ショート劇場「銭湯のお姉さん」
貧乏大学生の僕は、風呂無しのボロアパートに住んでいる。
なので近所の古めかしい銭湯に行くのだが、そこの番台さんがめっぽう美人なのだ。
金髪ショートカットで切れ長の目、耳に銀色のピアスが光る。格好は白いティシャツ、青い短パンというボーイッシュな出で立ち、おまけに胸がデカいので目のやり場に困るが、眼福である。
「いらっしゃーい、今日も来たのね。」
「はい、アパートに風呂無いですから!!」
毎日通えば顔も覚えてもらえる。こんな美人に顔を覚えてもらえるなんて、男子として誉である。
服を脱いでいる間、僕はお姉さんの横顔をチラチラ見ている。
触れたら事案だが、見るだけならギリギリセーフ…の筈だ。あくまで服を脱ぐまでの間なので、セーフ!!断じてストーカーなどではない。
風呂に浸かっている間、お姉さんのことばかり考えている。たまに良からぬ想像もするが、僕だって男だ色事に興味はある。残念ながら経験は無いが。
風呂から上がると、僕は服を着て自販でコーヒー牛乳を買って一気飲み。これこそ銭湯の醍醐味だ。やったことない人は機会があればやってみるがいい。至福の時である。
ちなみに僕はコーヒー牛乳飲んでる時もお姉さんのことをチラチラ見ている。さっきと話が違う?駄目じゃないか、人を簡単に信じては。

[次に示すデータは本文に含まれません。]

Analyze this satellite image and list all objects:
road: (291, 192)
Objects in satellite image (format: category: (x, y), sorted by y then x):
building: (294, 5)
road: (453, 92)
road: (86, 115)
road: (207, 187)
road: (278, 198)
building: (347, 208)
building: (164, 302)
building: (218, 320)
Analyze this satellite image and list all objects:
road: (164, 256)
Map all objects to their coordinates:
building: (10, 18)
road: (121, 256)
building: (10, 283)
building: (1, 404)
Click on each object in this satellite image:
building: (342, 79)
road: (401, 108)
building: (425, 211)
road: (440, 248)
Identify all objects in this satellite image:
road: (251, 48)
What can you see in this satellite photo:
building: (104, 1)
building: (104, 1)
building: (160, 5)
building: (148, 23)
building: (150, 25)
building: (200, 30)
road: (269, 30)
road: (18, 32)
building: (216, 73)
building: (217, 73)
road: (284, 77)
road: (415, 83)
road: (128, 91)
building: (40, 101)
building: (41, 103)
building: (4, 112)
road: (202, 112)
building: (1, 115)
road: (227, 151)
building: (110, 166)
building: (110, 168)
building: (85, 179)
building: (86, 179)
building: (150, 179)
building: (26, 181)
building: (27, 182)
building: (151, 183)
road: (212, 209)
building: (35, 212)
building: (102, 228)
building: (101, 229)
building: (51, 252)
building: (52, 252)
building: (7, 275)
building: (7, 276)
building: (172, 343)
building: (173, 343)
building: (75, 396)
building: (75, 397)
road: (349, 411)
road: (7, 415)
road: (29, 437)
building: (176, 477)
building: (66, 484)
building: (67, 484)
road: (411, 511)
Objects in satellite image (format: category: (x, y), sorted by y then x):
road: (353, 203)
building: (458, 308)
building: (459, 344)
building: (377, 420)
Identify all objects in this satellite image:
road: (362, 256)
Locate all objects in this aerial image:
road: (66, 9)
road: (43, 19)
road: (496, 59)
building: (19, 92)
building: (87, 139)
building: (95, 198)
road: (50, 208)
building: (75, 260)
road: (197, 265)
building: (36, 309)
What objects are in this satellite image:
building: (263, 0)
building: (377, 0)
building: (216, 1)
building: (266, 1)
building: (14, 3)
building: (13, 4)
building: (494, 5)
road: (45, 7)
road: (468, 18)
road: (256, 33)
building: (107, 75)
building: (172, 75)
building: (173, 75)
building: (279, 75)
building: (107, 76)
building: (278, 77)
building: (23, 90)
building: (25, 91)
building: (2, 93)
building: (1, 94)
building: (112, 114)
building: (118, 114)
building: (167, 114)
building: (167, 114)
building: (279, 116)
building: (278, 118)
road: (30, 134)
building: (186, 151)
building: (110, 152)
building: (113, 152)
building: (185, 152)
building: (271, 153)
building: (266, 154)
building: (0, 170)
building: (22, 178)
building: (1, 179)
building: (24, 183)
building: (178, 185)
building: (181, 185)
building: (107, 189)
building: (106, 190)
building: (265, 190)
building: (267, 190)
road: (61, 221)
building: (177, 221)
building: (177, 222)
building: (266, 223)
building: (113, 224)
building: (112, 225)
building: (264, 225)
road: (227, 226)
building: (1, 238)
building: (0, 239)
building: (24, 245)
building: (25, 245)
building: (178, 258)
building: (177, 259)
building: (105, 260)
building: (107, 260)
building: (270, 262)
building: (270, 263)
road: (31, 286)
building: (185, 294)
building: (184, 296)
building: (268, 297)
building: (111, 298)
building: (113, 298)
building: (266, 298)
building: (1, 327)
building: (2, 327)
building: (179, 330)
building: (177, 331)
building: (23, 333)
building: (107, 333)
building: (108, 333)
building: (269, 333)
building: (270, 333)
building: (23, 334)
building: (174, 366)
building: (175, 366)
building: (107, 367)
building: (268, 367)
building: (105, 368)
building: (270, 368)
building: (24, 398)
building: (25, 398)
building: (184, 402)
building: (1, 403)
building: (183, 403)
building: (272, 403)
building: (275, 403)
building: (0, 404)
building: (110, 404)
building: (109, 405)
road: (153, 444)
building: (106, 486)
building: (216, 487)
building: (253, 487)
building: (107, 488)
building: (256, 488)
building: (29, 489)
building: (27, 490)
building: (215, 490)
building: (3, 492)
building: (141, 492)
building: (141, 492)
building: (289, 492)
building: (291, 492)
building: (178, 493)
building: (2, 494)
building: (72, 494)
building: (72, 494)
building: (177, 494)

さぁ、やることがもう無い。名残惜しいが、あの寂しいオンボロアパートに帰らねばならない。なぁに、明日もまた銭湯に来れば良いさ。
「ちょっと、常連さん。」
「は、はい、常連さんです。」
帰り際にお姉さんに声を掛けられた。掛けられるのなんて初めてなんで、変な返しをしてしまった。
「アタシ、ここ辞めるかもしれないんだ。」
「えっ?」
目眩がした。あと少しの吐き気。おそらくショックから来るものだろう。
「や、辞めるって?この仕事をですか?」
「うんうん、寿退社するかも。アテが出来たんだ。」
気だるそうに衝撃発言のオンパレード。やめてくれコーヒー牛乳が逆流する。
「んで、仕事続けるのは相手次第かな。家事に専念してくれって言われたら辞めないとだし。」
「そ、そうですか。お、おめでとうございます。」
嘘だ、祝う気持ちなんてこれっぽっちも無い。むしろ相手を呪う気持ちが出てくる。抑えろ、丑の刻まで待つんだ。
「ありがとう、んでさ、アンタはどうなの?家事に専念した方が良い?」
「はっ?」
突然どうした?全く意味がわからない。
「だから、私仕事してて良いのかって聞いてんの?」
「えっ、僕にそんな決定権無いですよね。」
「いやあんだろ。だってアンタと結婚するんだから。」
「誰が?」
「ア・タ・シが。」
「えっ、えぇええええええええ!!」
意味わからん。どうした?何がどうなった??
「落ち着けよ。アンタ、アタシのこと好きなんだろ?チラチラ見てきてたじゃん。あれはどう考えても好きなムーブだろ。」
「い、いや好きですけど、えぇ?」
チラチラ見てたのバレてたのもビックリだが、それよりも何よりも結婚のことである。
「アタシさ、そろそろ身を固めようと思っててさ。そこに来て自分に気のある男子が現れたから、こりゃ都合が良いってワケよ。あーアンタが大学生なのは知ってるから、経済面は将来性に期待よ。」
「は、はぁ。」
いやいや、もう思考が追いつかないよ。どうなってるの?
「とりあえず同棲一ヶ月ぐらいして、そっから結婚しようか?」
「ちょ、ちょっと、話が早すぎて・・・」
「何よ、嫌なの?」
「嫌では無いですけど。」
「なら決まり♪」
光の速さで結婚することが決まってしまった。スピード婚選手権一位じゃないだろうか?
「でさ、私はここで働いてオッケー?」
「いや・・・そりゃ良いですよ。」
銭湯に来ただけなのに、主人公の僕もアッと驚く展開だったが、彼女にはここがよく似合ってる。辞める必要はどこにも無い。